Dopo il secondo intermezzo strumentale, in ossequio all’architettura simmetrica della composizione, Petrassi
torna pazientemente a ricompattare il materiale musicale scardinato dall’esposizione della sezione centrale.
Se le sezioni A e B iniziavano all’ottava e in un (ipotetico) la minore, la sezione C si apre sulla “dominante”
della tonalità ma qui bassi e tenori si muovono per moto contrario, continuando ad alimentare la sensazione
di disfacimento, di distorsione della rimembranza: difatti la sezione C si apre con la domanda «Che fummo?».

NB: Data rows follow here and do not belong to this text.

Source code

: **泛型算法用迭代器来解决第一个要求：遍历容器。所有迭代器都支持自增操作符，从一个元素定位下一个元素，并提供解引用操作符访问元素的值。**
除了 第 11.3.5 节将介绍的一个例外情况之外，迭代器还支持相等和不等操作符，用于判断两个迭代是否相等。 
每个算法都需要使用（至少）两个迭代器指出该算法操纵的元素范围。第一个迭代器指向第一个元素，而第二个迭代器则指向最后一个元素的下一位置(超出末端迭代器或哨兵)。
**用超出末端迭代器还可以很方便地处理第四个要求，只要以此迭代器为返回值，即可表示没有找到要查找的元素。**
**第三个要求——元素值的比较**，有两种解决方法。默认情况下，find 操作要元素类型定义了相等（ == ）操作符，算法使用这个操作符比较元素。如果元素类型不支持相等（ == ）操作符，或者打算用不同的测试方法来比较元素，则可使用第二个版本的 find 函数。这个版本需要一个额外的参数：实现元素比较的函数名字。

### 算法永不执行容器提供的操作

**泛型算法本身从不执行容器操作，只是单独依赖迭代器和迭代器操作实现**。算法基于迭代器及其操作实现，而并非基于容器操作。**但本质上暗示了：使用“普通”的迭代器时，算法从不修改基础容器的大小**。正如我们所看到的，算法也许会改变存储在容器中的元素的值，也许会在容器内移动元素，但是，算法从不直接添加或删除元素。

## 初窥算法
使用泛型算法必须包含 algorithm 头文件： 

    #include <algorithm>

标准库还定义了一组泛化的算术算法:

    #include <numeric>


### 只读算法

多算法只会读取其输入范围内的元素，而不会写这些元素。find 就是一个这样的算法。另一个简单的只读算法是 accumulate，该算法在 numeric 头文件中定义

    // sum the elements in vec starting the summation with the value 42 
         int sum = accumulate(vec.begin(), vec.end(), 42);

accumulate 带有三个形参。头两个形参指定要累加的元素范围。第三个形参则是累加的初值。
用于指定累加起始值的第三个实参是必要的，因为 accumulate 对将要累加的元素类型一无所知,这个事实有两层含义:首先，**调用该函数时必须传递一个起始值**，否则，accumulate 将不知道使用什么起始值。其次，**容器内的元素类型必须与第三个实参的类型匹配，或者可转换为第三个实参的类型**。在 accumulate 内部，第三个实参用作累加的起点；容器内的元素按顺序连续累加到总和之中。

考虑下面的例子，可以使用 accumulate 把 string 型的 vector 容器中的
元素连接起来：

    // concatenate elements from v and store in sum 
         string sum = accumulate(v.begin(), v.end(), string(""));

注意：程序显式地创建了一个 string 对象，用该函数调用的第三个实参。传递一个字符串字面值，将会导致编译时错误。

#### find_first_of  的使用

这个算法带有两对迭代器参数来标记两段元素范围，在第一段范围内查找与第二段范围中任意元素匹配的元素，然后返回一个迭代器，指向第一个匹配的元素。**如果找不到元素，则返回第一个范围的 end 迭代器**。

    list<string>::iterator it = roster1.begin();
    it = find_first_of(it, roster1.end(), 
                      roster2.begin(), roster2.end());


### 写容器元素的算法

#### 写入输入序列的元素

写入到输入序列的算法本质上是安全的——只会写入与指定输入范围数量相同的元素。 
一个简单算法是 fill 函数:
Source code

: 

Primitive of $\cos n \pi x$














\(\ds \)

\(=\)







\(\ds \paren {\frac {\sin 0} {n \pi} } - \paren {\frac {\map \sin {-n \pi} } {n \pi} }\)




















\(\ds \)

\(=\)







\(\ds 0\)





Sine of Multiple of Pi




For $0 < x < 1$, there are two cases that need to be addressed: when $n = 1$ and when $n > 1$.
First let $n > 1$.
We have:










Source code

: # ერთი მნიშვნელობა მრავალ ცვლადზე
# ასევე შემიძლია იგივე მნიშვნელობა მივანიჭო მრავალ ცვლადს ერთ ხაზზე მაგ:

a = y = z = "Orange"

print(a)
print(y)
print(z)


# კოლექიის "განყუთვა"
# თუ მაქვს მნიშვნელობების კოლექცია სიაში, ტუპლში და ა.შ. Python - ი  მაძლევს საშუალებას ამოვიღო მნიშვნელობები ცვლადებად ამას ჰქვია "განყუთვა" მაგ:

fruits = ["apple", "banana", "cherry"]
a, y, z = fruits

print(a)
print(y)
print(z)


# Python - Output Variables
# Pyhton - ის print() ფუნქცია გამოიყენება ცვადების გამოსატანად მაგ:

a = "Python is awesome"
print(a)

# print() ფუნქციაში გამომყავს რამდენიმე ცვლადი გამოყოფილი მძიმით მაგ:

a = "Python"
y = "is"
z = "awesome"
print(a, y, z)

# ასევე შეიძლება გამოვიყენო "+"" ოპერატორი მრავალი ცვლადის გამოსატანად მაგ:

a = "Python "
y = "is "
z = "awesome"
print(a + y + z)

Questa domanda, tra l’altro, è anche l’unico elemento testuale di tutta la composizione che Petrassi ripete più
volte, per rendere ancor più duro l’impatto del quesito nello spettatore. Procedendo verso la conclusione, nei
pianoforti si innesca un disegno dalla meccanica stupidità, a maglie strette, che porta a una grande climax che
conduce alle parole «l’ignota morte appar», ma questo attimo tremendo scema, si frammenta, prosegue in
cellule ritmico-tematiche sempre più lacere ed esauste. Il coro intona valori lunghi, gli strumenti iniziano
disegni senza poi terminarli, lasciandoli interrotti, e su queste espressioni diafane si leva il canto stavolta
melodico degli ottoni. Il coro termina il proprio intervento in un lungo accordo vuoto (composto da ottava,
quarta e quinta, vale a dire gli intervalli maggiormente ricorrenti nella scrittura vocale del Coro di morti),
lasciando all’orchestra il compito di giungere al cupo ed enigmatico finale.